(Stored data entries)
---------------
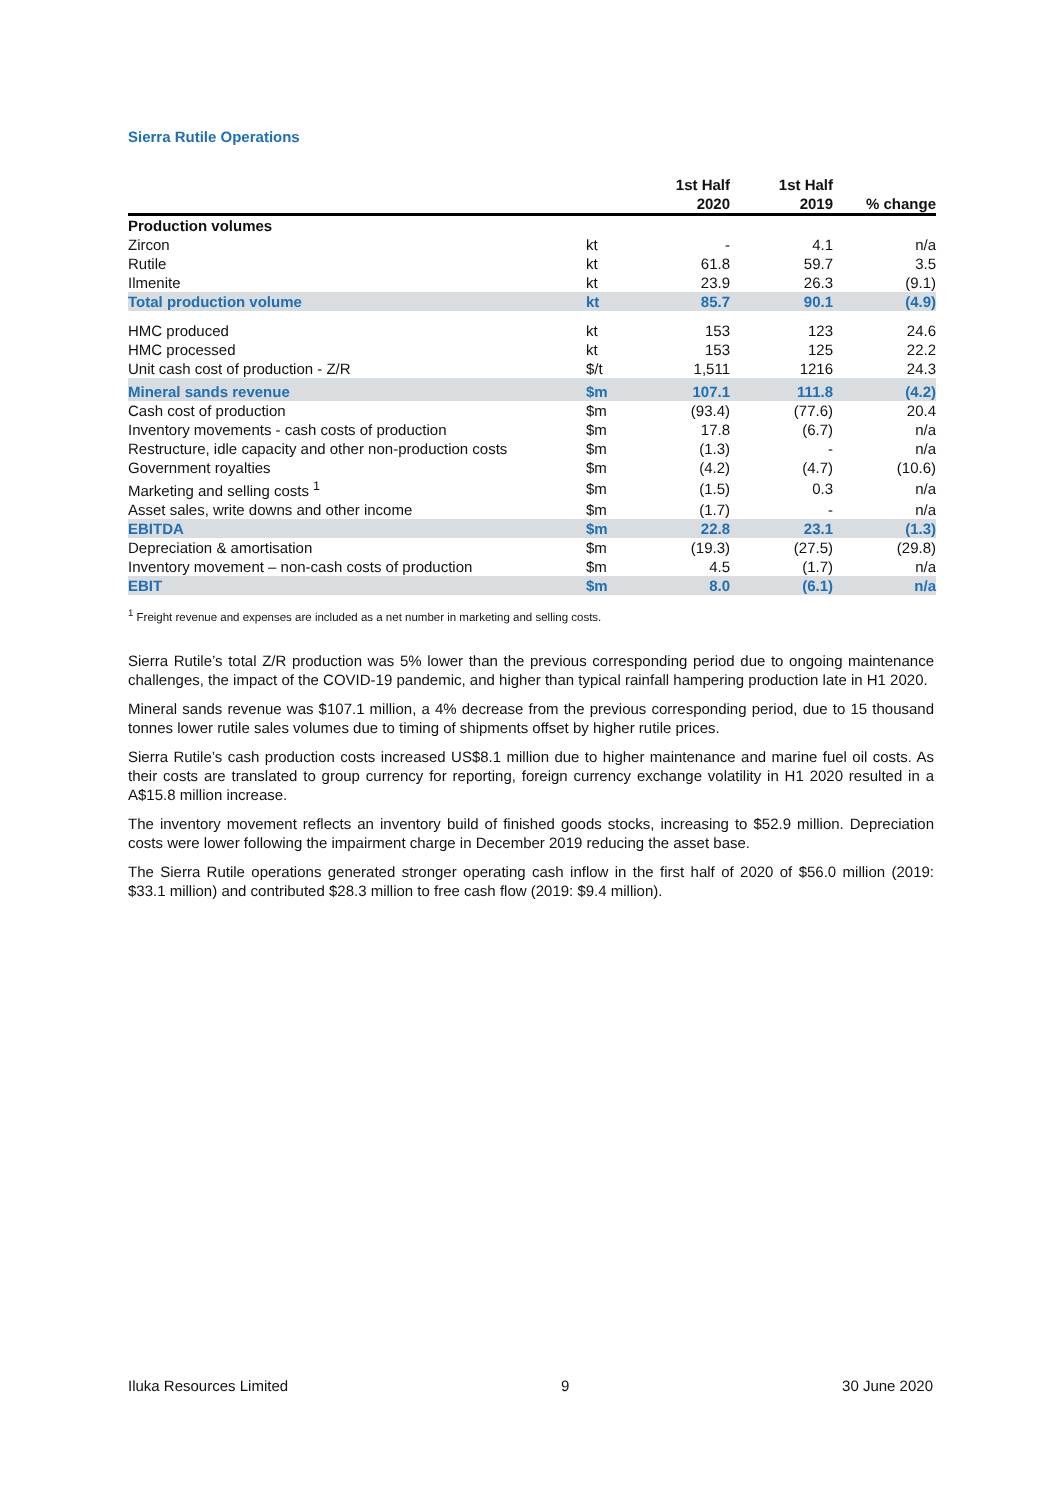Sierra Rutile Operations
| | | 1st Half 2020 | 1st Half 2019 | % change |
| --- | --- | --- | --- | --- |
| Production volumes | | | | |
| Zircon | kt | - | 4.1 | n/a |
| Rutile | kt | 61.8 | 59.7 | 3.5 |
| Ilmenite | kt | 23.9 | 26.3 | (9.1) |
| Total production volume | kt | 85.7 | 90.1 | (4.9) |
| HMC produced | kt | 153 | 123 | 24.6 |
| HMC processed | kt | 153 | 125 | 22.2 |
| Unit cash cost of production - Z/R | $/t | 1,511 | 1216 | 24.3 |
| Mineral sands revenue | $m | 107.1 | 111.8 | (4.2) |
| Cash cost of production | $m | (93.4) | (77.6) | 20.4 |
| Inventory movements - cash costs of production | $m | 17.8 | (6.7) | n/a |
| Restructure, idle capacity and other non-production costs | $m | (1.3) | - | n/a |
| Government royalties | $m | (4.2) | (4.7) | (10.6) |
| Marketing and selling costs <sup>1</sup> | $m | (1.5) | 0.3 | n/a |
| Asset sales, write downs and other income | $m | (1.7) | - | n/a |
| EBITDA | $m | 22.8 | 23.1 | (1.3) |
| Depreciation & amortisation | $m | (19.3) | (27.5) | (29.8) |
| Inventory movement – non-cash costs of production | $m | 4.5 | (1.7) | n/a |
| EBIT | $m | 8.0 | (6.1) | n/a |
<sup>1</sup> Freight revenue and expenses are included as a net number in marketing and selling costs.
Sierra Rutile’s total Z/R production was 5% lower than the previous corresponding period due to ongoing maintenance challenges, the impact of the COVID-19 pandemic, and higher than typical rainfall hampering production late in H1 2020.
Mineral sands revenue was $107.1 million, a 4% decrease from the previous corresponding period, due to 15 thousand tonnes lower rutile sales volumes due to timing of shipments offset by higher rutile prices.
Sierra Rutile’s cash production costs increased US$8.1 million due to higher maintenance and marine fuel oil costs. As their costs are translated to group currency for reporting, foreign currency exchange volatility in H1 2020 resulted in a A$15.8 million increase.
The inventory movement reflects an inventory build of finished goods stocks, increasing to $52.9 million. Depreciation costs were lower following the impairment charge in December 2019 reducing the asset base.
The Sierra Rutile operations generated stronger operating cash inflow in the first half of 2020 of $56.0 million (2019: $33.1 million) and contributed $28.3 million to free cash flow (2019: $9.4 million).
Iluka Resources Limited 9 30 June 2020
---------------
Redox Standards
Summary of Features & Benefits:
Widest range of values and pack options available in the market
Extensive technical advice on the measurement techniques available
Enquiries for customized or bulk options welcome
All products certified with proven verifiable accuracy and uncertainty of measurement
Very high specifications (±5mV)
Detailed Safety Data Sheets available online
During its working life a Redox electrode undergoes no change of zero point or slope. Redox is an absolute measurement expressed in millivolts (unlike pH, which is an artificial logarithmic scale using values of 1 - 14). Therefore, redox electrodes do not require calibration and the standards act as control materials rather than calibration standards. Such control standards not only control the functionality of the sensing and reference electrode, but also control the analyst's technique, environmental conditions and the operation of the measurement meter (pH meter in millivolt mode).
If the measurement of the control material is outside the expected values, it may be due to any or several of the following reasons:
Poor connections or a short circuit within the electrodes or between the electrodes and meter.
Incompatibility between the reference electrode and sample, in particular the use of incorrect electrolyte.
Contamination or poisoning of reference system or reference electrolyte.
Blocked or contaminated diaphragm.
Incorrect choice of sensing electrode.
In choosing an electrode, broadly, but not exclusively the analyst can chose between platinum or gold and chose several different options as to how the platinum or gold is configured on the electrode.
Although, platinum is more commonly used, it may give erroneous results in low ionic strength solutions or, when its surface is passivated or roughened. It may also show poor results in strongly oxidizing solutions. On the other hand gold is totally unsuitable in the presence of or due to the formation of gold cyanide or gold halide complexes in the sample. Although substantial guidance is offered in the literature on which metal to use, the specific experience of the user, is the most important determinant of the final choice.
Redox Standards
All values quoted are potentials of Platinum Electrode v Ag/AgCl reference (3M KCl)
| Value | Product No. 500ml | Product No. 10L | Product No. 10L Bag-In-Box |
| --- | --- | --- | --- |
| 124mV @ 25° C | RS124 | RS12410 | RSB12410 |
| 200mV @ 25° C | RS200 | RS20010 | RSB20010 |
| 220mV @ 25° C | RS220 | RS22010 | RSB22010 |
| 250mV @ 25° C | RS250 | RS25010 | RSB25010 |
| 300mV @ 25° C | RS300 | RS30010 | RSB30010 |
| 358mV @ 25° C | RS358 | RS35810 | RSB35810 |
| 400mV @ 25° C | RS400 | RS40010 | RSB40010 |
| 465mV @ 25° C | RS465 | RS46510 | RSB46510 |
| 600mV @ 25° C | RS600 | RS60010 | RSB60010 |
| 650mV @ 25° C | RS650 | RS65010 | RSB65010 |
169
---------------
**WORK ITEM**: Return each line among the entries that holds the word "maintenance".

**THE COMPLETED TASK**:
Sierra Rutile’s total Z/R production was 5% lower than the previous corresponding period due to ongoing maintenance challenges, the impact of the COVID-19 pandemic, and higher than typical rainfall hampering production late in H1 2020.
Sierra Rutile’s cash production costs increased US$8.1 million due to higher maintenance and marine fuel oil costs. As their costs are translated to group currency for reporting, foreign currency exchange volatility in H1 2020 resulted in a A$15.8 million increase.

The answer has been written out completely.